It may not sound like a huge difference, but to a player that's been accustomed to playing higher in the lineup and touching the puck more, a reduction in ice is a difficult roadblock to overcome. Dzingel was utilized in a more prominent role on a bad Ottawa team and was counted on heavily at 5v5 as well as on the power play.
Through four games, Dzingel has not played one second on the power play, which is a slap in the face for a player who was brought in to provide offense.
Similarly, Dzingel has yet to play 15 minutes with the Blue Jackets, meaning he's not even getting a regular shift. According to naturalstattrick, Dzingel played 12:01 in Sunday's 5-2 loss to Winnipeg playing primarily with Alexander Wennberg and Josh Anderson in a third line capacity.
At the risk of overstating the obvious, Dzingel thrives playing with better line mates. He thrived with Matt Duchene in Ottawa. Playing the two of them together makes sense, but Tortorella has mixed and matched Duchene with Nick Foligno, Oliver Bjorkstrand, Cam Atkinson, and Artemi Panarin in recent games.
Playing Dzingel in a more pronounced role should benefit the Blue Jackets.

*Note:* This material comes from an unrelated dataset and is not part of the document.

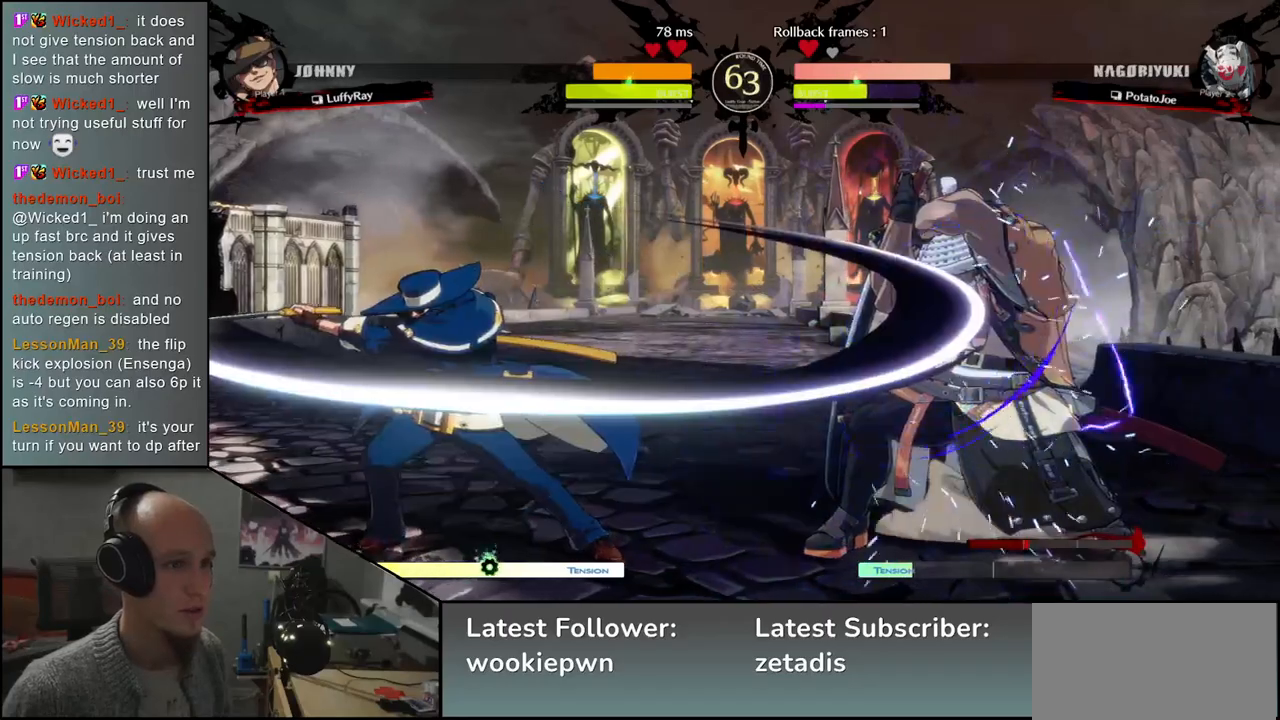
{"dt_ms": 1000, "buttons": ["L1"], "left_stick": "right"}
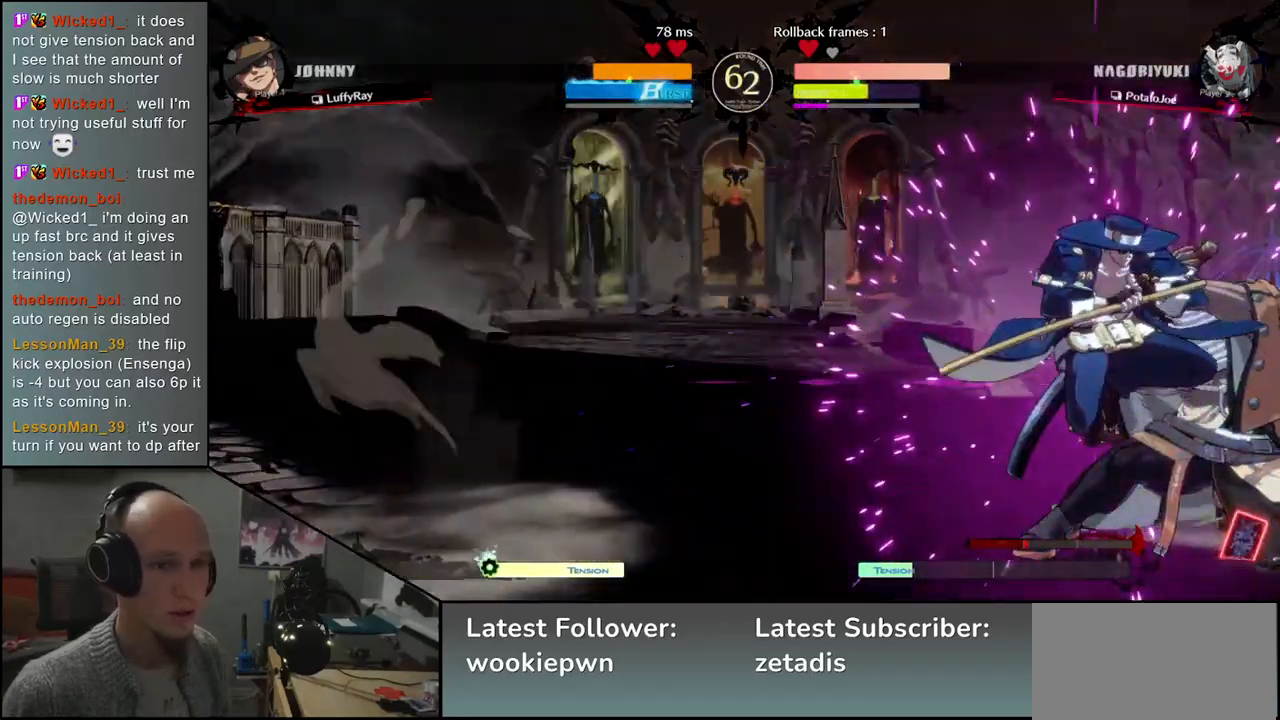
{"dt_ms": 500, "buttons": [], "left_stick": "down-right", "events": [[50, "L1", "up"], [133, "L1", "down"], [200, "left_stick", "down-right"], [217, "L1", "up"]]}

Placing him with Duchene and Anderson on the second line would create perhaps the fastest line in the NHL. Substituting Anderson for Bjorkstrand would give the line a less physically imposing personality, but it would allow the Blue Jackets to maintain the Foligno-Jenner-Anderson line that has been effective this year. Both scenarios would also leave the top line of Atkinson, Panarin, and Pierre-Luc Dubois intact, and would give Tortorella and the coaching staff plenty to work with lower in the lineup.
The speedy forward was brought to Columbus to improve the club's offense. Playing him in a limited capacity will almost certainly lead to a self-fulfilling prophecy where the gifted Dzingel is unable to achieve the expectations he was brought in to fulfill.